O sono, esse eterno reparador. A pandemia tem-nos feito passar mais horas em frente aos ecrãs, seja para ver notícias, participar em videochamadas ou para trabalhar e ocupar tempos livres. Todo este excesso de ecrã, muitas vezes fora de horas, tem consequências negativas no sono, pois o cérebro continua a ser estimulado em horário de descanso: o relaxamento fica mais difícil, o ritmo circadiano altera-se e há diminuição da produção de melatonina (a hormona do sono). Mais uma vez, existem recomendações, desta vez para desligar a ficha.

A ansiedade financeira também é uma malandra que teima em aparecer.
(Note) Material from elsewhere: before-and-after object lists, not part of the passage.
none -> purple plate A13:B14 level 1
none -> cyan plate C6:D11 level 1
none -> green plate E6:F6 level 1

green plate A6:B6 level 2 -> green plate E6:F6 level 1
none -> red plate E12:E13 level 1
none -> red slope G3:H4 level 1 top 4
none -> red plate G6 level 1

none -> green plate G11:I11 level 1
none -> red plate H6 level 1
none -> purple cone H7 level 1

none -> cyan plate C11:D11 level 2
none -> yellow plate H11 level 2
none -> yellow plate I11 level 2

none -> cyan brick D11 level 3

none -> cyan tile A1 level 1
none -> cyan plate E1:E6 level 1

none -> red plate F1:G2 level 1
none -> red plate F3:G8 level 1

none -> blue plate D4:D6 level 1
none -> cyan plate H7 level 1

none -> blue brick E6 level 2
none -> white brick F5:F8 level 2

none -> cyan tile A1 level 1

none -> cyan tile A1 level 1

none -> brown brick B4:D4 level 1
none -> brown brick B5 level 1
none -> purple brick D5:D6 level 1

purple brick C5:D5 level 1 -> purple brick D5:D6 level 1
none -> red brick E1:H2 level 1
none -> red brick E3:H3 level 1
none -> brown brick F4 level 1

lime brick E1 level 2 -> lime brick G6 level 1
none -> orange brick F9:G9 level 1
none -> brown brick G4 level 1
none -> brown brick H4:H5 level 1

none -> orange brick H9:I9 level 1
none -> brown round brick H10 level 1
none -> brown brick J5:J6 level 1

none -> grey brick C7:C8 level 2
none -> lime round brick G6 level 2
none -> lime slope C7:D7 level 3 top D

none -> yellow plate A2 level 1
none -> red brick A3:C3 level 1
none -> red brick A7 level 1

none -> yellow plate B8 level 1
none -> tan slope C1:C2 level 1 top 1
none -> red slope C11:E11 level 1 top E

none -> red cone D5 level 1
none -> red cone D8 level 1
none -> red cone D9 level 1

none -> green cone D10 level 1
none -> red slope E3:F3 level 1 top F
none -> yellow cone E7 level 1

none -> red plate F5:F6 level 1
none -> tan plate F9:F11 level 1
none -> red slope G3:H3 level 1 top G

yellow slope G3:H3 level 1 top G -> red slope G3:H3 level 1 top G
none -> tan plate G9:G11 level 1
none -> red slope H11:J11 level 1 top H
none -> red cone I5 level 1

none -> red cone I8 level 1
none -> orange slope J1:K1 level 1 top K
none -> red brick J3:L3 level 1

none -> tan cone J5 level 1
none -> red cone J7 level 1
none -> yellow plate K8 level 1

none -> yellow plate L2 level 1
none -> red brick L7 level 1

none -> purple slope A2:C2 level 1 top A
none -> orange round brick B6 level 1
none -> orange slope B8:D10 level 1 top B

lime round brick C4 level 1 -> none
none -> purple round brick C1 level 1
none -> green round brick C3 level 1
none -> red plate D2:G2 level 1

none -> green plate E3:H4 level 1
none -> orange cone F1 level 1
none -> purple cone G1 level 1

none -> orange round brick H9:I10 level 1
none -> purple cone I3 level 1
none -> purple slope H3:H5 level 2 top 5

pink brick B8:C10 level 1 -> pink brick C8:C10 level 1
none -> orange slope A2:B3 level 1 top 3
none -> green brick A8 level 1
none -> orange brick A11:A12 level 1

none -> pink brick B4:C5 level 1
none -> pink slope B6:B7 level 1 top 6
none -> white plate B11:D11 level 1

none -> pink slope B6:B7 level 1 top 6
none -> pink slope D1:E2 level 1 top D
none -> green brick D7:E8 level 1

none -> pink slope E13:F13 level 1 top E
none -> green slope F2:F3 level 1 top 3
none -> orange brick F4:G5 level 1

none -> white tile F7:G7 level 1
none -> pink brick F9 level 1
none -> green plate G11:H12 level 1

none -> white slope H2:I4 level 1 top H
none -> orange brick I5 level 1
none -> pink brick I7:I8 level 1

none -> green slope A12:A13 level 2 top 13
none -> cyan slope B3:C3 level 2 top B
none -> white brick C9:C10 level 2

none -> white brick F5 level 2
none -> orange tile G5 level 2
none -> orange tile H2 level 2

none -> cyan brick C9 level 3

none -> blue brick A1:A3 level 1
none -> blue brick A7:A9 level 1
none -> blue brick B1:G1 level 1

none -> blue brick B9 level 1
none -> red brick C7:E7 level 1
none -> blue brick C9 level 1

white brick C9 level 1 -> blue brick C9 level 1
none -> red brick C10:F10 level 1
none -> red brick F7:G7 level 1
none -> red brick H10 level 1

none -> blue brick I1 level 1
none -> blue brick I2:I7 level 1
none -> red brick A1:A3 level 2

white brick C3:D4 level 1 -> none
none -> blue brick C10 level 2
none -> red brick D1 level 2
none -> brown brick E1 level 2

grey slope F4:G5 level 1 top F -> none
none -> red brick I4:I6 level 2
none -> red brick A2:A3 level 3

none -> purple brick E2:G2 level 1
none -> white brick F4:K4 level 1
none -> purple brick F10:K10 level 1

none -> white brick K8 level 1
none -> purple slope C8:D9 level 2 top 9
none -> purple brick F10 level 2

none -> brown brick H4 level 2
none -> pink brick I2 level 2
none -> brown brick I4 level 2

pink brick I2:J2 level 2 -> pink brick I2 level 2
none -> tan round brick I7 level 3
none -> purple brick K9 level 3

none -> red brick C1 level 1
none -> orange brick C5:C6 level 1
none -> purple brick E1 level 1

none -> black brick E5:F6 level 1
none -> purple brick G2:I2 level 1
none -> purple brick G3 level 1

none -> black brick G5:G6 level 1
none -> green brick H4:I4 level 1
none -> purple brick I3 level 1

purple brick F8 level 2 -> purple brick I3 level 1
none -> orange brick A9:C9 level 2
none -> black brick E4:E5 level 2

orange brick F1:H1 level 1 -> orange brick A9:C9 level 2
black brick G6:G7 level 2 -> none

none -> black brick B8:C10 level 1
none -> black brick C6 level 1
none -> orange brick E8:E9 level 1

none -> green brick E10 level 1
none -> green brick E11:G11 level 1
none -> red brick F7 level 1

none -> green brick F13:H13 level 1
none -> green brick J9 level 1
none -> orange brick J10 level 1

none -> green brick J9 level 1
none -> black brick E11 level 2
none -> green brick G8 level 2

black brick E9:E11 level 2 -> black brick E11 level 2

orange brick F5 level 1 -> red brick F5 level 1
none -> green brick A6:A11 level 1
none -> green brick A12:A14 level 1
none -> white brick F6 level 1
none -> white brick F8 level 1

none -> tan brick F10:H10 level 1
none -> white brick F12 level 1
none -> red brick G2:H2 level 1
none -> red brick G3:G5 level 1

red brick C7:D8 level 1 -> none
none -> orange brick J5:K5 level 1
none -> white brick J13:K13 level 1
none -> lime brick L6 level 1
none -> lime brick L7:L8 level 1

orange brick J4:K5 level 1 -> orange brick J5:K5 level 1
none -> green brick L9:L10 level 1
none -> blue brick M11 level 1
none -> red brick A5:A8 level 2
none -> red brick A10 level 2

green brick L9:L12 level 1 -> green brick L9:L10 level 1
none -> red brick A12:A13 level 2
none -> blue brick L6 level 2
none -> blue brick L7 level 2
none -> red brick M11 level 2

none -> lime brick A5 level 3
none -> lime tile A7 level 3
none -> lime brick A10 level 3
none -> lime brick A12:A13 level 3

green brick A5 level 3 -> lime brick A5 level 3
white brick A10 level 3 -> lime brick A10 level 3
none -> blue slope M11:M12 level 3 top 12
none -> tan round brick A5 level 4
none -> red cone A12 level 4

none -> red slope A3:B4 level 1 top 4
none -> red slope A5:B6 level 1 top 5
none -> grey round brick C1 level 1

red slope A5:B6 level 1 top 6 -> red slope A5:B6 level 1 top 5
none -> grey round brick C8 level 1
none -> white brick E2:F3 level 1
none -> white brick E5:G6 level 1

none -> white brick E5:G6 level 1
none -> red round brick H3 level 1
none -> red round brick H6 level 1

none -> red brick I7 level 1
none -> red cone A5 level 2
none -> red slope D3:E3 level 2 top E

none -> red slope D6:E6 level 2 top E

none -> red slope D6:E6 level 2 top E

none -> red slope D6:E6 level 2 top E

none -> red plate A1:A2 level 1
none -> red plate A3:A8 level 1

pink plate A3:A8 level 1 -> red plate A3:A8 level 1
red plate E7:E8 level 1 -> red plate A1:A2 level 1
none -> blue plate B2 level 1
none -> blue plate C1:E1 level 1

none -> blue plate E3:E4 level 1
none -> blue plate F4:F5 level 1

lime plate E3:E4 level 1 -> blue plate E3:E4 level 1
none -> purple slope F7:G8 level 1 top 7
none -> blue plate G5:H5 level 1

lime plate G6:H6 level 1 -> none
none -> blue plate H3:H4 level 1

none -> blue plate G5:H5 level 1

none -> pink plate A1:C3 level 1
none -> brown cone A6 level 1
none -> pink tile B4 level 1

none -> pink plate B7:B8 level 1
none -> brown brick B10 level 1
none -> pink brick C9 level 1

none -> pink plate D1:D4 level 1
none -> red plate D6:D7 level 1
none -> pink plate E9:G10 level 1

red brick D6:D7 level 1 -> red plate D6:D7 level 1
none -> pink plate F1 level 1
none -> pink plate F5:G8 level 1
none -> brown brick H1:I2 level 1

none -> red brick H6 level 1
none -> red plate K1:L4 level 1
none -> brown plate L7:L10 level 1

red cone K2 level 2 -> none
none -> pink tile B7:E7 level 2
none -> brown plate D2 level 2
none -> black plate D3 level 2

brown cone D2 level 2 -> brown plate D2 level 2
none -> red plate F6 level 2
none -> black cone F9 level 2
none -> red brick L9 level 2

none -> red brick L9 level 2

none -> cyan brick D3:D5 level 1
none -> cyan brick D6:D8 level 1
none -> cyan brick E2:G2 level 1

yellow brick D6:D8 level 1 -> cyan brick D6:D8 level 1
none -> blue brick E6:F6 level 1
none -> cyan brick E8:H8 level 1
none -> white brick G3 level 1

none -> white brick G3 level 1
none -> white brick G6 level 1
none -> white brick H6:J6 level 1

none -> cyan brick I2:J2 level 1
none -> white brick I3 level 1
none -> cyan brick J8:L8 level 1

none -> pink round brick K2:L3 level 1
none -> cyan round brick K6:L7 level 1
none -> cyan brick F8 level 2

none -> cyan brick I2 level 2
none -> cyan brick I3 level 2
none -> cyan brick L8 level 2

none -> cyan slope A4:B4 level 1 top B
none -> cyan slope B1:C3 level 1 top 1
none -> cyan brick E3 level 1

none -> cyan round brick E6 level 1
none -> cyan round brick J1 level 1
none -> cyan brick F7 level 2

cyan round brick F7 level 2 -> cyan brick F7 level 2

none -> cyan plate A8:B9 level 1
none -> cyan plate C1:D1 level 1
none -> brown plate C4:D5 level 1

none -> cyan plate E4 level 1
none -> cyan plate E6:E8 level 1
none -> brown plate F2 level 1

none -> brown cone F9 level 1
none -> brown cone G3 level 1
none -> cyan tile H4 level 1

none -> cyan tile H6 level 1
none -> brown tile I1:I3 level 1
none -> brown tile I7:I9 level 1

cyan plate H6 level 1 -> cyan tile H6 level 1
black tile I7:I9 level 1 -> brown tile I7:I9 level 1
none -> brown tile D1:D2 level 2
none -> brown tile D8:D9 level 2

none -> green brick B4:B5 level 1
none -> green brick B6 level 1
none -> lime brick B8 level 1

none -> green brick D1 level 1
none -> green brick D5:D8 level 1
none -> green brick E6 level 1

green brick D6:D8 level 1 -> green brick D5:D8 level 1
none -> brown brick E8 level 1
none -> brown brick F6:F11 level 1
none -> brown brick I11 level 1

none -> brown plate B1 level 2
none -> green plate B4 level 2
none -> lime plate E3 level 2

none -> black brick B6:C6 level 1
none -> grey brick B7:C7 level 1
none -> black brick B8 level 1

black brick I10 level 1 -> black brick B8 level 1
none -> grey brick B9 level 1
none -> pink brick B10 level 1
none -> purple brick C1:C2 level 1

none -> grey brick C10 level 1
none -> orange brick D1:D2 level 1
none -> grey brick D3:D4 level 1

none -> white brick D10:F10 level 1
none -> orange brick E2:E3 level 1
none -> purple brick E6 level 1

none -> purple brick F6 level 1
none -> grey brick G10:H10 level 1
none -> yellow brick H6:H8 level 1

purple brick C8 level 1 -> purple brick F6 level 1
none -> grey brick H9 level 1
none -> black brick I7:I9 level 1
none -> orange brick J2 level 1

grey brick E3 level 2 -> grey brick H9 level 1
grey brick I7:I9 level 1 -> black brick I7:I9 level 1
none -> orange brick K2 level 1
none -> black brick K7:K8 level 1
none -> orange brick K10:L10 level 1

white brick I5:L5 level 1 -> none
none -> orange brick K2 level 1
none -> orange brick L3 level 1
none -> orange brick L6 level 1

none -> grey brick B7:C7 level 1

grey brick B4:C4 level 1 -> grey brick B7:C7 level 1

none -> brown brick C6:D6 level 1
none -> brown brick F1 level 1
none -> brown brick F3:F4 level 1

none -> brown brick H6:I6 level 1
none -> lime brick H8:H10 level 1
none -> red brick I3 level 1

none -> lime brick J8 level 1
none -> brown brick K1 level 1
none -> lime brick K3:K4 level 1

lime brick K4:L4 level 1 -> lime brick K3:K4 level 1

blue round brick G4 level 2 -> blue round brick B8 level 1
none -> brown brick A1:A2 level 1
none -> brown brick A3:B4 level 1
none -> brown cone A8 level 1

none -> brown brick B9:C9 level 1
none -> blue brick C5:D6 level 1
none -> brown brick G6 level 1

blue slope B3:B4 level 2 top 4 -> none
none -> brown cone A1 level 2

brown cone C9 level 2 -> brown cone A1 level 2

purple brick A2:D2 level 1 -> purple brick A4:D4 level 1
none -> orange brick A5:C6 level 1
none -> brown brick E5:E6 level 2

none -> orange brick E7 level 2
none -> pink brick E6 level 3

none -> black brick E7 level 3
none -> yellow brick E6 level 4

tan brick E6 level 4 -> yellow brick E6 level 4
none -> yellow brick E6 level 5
E para além da mossa que faz, vem muitas vezes acompanhada de vergonha. Contudo, a partilha destas preocupações financeiras pode ajudar a diminuir o stress sobre o dinheiro e pode até ajudar a arranjar novas estratégias para resolver essas questões. Mais truques online.

Como se percebe, são muitas as necessidades de saúde psicológica que estão em stand by, daí a importância de estarmos atentos ao que sentimos.

No último texto que vos escrevi, bem lá no fundo, falei da importância de nos pormos em primeiro lugar, principalmente quando percebemos que não estamos bem. E isto não quer dizer que temos de procurar ajuda psicológica. Existem outros passos antes desse. E um deles é não esquecer as coisas básicas: garantir horas de sono adequadas; fazer pausas ao longo do dia para relaxar; fazer refeições saudáveis e atividade física; manter, de forma segura e dentro das restrições, o contato com a família e os amigos. Tudo menos achar que somos capazes e fortes como o aço, que amanhã passa, que é só uma fase, que é falta de uma noite bem dormida. Isso são só desculpas que vão arrastando um mal-estar que se vai agudizando. E depois? O que acontece? Comprometemos a vida profissional, desgastamos as relações pessoais, desinvestimos aos poucos de tudo e até de nós mesmos. E para quê andar com o mundo às costas se podemos aliviar um bocadinho? Rebobinem as VHS e procurem um anúncio publicitário que dizia: se eu não gostar de mim quem gostará? (Ok, podem procurar no youtube. Sou só eu a achar que já tenho muitos anos disto.)